[Saved entries]

^^^^^^^^

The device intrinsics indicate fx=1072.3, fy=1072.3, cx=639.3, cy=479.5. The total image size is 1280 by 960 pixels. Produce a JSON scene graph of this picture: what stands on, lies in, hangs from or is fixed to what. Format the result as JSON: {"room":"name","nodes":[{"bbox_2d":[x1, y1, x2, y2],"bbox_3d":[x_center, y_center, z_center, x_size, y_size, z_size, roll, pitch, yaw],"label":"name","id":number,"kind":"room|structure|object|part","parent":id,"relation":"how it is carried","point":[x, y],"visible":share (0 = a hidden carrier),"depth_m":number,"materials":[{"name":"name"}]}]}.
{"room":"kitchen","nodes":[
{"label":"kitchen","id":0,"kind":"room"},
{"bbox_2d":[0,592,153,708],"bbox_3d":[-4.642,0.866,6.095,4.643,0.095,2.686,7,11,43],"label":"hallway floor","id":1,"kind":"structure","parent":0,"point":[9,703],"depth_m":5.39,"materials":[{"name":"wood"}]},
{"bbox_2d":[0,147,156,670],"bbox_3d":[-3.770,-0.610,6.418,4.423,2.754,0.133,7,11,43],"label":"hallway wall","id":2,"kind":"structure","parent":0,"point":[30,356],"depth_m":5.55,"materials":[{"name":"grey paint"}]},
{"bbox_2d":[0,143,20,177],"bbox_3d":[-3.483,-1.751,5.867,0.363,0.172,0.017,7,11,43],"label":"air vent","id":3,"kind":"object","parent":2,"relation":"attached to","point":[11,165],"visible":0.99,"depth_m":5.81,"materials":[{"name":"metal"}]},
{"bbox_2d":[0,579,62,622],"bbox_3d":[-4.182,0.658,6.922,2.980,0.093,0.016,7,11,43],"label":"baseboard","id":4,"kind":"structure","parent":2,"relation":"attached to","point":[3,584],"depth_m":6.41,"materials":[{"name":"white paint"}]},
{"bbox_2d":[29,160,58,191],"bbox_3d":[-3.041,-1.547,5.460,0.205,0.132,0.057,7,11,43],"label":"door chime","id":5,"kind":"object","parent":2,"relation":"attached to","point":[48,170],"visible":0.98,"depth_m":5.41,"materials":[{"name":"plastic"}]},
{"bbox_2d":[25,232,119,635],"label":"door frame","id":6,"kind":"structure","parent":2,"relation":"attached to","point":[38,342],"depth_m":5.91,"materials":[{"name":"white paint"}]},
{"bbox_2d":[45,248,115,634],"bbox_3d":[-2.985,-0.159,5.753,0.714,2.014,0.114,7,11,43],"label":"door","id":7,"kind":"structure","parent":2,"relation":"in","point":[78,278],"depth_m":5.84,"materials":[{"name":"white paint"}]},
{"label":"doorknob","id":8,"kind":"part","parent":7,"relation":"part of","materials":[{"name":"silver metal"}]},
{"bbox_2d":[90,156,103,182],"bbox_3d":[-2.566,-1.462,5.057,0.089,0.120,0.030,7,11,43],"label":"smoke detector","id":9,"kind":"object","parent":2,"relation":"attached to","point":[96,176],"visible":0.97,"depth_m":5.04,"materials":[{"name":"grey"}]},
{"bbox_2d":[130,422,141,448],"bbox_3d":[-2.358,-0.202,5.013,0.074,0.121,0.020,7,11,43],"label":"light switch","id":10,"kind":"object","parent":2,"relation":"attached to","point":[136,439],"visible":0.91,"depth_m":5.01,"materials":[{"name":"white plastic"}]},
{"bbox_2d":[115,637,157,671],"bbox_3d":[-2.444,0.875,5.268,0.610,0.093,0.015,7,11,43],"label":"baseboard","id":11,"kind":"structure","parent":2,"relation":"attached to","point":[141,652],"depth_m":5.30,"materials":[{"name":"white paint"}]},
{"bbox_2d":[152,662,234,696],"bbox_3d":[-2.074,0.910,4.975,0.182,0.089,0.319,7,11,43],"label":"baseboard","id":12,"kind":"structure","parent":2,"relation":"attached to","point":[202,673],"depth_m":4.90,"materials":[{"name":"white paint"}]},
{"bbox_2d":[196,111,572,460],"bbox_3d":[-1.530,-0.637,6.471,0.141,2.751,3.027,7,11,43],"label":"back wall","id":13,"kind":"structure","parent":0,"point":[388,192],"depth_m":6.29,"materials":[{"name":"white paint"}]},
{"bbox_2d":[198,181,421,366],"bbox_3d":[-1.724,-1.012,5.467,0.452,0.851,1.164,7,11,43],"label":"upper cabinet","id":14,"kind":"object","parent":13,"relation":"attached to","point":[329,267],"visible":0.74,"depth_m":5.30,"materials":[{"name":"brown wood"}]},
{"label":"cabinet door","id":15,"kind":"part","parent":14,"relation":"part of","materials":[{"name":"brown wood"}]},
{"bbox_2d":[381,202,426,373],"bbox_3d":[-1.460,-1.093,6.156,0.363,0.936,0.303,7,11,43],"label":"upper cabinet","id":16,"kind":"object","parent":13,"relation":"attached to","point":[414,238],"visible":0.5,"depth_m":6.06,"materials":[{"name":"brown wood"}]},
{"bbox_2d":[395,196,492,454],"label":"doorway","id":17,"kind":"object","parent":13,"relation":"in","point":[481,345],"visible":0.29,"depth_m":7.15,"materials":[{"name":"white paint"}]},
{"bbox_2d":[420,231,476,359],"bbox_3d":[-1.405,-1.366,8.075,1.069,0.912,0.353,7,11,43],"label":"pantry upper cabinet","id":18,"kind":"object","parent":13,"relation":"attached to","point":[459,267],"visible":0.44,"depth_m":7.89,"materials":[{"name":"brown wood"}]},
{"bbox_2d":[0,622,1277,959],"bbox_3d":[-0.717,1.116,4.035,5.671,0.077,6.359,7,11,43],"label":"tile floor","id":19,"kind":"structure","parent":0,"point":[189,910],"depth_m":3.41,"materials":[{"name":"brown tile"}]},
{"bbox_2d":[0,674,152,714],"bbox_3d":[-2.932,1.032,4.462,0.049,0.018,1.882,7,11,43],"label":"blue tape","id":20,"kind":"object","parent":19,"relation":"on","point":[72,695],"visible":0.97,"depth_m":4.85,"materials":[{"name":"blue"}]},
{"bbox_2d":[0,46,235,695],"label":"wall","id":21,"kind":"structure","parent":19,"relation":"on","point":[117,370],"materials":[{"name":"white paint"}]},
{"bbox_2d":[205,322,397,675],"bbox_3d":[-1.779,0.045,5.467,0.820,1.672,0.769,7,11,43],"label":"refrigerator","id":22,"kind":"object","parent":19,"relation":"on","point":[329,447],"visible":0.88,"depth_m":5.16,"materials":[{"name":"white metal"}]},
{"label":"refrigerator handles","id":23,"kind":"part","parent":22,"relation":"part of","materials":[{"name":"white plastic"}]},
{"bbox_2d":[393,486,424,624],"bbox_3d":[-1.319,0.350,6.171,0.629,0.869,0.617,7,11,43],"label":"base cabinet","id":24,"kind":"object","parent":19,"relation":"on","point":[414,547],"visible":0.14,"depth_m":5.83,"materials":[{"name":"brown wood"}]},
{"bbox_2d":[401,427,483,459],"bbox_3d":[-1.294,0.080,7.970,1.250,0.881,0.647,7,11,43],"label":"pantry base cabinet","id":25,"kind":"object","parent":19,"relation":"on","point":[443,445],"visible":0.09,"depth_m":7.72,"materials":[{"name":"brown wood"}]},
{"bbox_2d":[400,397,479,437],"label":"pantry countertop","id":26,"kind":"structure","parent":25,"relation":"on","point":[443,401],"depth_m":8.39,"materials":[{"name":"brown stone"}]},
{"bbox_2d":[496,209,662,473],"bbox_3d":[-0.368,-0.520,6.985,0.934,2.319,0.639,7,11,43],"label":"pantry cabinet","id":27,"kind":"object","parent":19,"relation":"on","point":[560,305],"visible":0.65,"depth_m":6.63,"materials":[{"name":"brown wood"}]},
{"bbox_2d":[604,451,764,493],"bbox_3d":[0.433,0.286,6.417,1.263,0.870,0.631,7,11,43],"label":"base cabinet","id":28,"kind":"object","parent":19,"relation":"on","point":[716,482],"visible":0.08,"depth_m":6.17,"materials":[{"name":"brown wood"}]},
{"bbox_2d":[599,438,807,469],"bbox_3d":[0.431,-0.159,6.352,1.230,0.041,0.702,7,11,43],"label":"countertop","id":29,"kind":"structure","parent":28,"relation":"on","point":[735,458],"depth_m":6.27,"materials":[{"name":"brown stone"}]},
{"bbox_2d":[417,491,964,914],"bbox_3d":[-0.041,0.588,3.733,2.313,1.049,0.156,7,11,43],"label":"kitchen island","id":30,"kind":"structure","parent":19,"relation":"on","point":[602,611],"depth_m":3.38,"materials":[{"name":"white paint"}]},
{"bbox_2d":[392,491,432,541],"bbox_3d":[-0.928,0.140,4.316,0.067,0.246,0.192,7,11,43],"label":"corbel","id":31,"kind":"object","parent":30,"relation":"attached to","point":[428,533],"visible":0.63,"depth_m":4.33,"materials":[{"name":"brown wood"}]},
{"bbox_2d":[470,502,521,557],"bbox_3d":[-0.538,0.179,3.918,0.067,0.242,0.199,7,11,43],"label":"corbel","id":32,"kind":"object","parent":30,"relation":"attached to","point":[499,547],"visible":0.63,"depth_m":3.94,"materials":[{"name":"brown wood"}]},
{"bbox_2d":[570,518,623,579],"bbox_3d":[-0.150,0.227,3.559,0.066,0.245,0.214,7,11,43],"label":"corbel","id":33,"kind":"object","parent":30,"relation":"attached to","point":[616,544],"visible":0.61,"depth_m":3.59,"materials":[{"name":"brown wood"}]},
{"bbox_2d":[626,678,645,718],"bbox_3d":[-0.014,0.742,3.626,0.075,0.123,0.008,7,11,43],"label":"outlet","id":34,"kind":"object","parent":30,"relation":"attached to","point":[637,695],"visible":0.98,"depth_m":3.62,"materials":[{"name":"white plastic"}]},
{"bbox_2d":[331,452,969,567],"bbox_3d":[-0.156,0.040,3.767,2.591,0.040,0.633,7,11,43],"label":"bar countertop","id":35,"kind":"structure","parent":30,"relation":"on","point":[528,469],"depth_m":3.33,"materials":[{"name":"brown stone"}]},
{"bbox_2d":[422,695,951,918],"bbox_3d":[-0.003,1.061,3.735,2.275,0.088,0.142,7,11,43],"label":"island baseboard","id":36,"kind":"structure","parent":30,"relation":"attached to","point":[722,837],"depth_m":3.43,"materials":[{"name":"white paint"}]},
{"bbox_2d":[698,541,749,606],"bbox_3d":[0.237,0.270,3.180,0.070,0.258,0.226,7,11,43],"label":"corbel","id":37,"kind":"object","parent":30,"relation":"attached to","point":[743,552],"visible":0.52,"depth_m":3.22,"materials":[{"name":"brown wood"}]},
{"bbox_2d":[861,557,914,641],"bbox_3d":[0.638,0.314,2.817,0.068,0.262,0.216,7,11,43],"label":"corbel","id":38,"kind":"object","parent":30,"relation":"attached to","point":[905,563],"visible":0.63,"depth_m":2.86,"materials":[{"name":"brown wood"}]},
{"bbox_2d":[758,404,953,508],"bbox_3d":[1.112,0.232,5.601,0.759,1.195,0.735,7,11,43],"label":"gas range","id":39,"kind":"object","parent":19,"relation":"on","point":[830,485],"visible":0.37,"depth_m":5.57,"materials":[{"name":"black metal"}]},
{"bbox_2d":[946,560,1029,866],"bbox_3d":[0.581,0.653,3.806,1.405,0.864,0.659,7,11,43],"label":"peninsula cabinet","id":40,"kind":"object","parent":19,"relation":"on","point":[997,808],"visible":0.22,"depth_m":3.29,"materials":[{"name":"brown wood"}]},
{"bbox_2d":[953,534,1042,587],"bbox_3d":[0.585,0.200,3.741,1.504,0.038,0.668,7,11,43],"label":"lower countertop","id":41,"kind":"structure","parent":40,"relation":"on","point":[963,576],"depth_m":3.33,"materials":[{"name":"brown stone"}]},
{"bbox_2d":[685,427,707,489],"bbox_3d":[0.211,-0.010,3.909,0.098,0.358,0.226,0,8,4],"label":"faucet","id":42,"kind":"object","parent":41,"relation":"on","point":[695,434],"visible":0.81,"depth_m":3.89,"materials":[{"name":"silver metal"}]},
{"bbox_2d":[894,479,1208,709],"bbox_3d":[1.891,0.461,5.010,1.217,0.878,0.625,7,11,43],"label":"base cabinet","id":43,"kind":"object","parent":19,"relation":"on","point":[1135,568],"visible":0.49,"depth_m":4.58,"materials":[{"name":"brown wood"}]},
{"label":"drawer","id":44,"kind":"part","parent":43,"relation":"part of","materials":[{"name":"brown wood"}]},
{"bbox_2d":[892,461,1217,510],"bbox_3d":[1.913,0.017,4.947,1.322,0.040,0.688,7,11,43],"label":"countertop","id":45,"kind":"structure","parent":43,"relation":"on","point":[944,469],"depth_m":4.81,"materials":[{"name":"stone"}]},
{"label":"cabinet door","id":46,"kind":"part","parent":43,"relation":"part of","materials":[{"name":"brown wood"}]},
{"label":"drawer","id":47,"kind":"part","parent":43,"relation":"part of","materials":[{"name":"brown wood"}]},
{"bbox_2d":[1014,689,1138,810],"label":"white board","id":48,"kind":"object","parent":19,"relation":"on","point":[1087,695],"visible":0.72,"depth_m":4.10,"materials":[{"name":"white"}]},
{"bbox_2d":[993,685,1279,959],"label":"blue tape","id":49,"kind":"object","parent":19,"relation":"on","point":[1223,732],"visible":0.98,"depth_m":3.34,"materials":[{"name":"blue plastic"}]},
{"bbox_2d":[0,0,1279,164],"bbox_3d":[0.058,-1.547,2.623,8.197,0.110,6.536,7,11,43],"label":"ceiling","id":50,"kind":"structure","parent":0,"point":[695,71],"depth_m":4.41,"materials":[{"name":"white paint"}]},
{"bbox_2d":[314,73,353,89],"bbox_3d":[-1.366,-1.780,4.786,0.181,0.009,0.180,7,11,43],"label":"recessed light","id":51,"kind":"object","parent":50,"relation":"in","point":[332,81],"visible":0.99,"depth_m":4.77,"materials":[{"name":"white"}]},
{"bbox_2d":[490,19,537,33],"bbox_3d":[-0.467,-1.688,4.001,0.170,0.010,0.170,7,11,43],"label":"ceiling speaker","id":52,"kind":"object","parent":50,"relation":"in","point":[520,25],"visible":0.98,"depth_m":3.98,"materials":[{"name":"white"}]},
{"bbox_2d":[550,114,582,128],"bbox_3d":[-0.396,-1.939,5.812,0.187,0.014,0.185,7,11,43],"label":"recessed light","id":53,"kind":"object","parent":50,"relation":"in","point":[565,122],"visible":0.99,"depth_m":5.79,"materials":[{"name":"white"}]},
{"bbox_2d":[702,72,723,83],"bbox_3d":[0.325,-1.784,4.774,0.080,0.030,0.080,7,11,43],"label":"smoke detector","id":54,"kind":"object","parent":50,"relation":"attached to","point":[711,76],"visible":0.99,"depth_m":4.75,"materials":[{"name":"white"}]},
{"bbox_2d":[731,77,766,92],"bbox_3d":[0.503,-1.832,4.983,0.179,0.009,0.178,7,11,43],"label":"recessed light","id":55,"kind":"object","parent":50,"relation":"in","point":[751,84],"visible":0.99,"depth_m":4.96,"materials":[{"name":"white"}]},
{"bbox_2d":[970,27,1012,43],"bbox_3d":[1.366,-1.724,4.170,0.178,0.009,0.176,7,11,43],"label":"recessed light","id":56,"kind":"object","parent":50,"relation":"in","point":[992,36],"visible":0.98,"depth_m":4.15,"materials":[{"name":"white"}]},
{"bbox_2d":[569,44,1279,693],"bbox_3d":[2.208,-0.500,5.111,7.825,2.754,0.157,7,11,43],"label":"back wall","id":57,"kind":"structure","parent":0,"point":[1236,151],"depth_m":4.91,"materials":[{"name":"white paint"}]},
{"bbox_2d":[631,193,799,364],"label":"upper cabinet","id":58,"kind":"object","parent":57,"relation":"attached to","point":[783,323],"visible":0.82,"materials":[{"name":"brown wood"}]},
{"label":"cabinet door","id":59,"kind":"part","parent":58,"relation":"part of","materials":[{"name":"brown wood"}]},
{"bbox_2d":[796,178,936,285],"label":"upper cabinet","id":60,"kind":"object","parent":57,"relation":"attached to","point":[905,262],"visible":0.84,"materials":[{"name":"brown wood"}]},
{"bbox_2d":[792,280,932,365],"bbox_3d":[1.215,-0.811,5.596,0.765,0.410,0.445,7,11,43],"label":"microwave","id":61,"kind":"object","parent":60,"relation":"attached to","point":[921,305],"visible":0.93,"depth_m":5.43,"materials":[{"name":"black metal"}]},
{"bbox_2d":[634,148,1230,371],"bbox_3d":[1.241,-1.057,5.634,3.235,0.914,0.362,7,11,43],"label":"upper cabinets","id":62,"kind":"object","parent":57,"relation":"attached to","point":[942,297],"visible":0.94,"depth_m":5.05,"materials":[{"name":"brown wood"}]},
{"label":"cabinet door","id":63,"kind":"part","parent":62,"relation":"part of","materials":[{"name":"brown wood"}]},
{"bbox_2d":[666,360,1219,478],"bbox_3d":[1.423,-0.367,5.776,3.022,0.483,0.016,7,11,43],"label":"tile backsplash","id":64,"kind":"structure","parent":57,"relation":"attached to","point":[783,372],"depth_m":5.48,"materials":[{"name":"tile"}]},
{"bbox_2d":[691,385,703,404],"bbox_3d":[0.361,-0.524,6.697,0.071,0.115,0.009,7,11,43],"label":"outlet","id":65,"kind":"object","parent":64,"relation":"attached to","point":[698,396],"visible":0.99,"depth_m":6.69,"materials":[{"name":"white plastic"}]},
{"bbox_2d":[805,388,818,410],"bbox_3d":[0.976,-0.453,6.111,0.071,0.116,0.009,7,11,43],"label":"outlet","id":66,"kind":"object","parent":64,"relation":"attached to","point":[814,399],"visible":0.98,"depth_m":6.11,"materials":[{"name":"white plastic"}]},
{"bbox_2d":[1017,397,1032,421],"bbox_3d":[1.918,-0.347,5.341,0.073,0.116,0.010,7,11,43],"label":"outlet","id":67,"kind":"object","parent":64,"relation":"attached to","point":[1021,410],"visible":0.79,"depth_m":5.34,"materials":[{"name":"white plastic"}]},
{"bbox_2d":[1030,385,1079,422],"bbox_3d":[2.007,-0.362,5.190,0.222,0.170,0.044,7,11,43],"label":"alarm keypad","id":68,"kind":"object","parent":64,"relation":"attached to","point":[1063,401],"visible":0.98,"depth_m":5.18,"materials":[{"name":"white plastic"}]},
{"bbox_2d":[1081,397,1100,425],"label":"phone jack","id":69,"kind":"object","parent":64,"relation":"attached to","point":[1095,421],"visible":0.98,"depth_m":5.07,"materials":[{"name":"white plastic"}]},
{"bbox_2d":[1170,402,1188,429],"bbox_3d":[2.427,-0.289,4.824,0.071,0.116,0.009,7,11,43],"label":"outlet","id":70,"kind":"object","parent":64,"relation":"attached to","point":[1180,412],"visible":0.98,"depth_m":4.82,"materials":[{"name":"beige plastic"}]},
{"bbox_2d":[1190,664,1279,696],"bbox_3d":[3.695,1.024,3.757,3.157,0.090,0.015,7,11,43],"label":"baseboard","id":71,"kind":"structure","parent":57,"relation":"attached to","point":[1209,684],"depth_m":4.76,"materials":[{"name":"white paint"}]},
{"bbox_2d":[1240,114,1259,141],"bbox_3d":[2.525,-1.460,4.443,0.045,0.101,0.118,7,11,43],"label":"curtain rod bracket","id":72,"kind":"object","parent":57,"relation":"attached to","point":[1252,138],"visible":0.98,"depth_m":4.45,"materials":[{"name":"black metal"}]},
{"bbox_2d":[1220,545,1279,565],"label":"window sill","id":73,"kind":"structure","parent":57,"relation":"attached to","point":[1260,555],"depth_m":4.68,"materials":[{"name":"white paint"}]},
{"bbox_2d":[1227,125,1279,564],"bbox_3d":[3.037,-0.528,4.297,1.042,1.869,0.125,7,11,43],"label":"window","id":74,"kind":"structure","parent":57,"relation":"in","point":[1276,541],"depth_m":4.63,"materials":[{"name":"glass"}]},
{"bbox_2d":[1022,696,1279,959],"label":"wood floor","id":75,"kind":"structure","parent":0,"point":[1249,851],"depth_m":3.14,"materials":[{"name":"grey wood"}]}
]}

^^^^^^^^

§ **ABOUT THIS TASK**: All lines above holding the word "kitchen" make up the answer; copy each one.

§ **ANSWER**:
{"room":"kitchen","nodes":[
{"label":"kitchen","id":0,"kind":"room"},
{"bbox_2d":[417,491,964,914],"bbox_3d":[-0.041,0.588,3.733,2.313,1.049,0.156,7,11,43],"label":"kitchen island","id":30,"kind":"structure","parent":19,"relation":"on","point":[602,611],"depth_m":3.38,"materials":[{"name":"white paint"}]},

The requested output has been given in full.